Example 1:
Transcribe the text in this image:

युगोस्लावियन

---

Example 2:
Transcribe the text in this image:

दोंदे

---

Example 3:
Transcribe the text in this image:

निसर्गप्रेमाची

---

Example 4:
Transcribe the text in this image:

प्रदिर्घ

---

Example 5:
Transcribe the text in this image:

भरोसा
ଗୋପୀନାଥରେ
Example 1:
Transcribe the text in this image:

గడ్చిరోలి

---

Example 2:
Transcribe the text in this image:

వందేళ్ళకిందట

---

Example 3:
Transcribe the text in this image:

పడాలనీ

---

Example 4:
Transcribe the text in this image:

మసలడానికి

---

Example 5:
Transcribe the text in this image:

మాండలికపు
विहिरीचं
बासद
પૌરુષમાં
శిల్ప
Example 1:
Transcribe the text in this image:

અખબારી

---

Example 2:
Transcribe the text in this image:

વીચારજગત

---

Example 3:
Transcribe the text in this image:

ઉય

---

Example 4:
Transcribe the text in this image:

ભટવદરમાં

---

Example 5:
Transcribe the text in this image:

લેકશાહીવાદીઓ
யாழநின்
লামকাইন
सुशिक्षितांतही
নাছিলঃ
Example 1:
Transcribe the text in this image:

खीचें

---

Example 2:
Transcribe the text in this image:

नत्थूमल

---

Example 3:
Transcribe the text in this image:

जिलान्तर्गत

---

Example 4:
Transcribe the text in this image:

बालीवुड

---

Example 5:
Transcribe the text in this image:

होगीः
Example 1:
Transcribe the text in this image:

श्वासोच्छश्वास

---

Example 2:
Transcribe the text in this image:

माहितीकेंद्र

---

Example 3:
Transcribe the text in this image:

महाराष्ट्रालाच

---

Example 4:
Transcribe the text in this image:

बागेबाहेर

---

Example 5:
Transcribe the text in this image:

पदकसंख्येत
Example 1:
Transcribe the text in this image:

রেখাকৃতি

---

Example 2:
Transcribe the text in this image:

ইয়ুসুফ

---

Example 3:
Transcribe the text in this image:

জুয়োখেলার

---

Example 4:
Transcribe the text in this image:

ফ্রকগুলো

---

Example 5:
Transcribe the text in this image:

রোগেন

-------------------------

• **PROBLEM STATEMENT**
Type out all of the records again, exactly.

• **SOLVED EXERCISE**
Example 1:
Transcribe the text in this image:

युगोस्लावियन

---

Example 2:
Transcribe the text in this image:

दोंदे

---

Example 3:
Transcribe the text in this image:

निसर्गप्रेमाची

---

Example 4:
Transcribe the text in this image:

प्रदिर्घ

---

Example 5:
Transcribe the text in this image:

भरोसा
ଗୋପୀନାଥରେ
Example 1:
Transcribe the text in this image:

గడ్చిరోలి

---

Example 2:
Transcribe the text in this image:

వందేళ్ళకిందట

---

Example 3:
Transcribe the text in this image:

పడాలనీ

---

Example 4:
Transcribe the text in this image:

మసలడానికి

---

Example 5:
Transcribe the text in this image:

మాండలికపు
विहिरीचं
बासद
પૌરુષમાં
శిల్ప
Example 1:
Transcribe the text in this image:

અખબારી

---

Example 2:
Transcribe the text in this image:

વીચારજગત

---

Example 3:
Transcribe the text in this image:

ઉય

---

Example 4:
Transcribe the text in this image:

ભટવદરમાં

---

Example 5:
Transcribe the text in this image:

લેકશાહીવાદીઓ
யாழநின்
লামকাইন
सुशिक्षितांतही
নাছিলঃ
Example 1:
Transcribe the text in this image:

खीचें

---

Example 2:
Transcribe the text in this image:

नत्थूमल

---

Example 3:
Transcribe the text in this image:

जिलान्तर्गत

---

Example 4:
Transcribe the text in this image:

बालीवुड

---

Example 5:
Transcribe the text in this image:

होगीः
Example 1:
Transcribe the text in this image:

श्वासोच्छश्वास

---

Example 2:
Transcribe the text in this image:

माहितीकेंद्र

---

Example 3:
Transcribe the text in this image:

महाराष्ट्रालाच

---

Example 4:
Transcribe the text in this image:

बागेबाहेर

---

Example 5:
Transcribe the text in this image:

पदकसंख्येत
Example 1:
Transcribe the text in this image:

রেখাকৃতি

---

Example 2:
Transcribe the text in this image:

ইয়ুসুফ

---

Example 3:
Transcribe the text in this image:

জুয়োখেলার

---

Example 4:
Transcribe the text in this image:

ফ্রকগুলো

---

Example 5:
Transcribe the text in this image:

রোগেন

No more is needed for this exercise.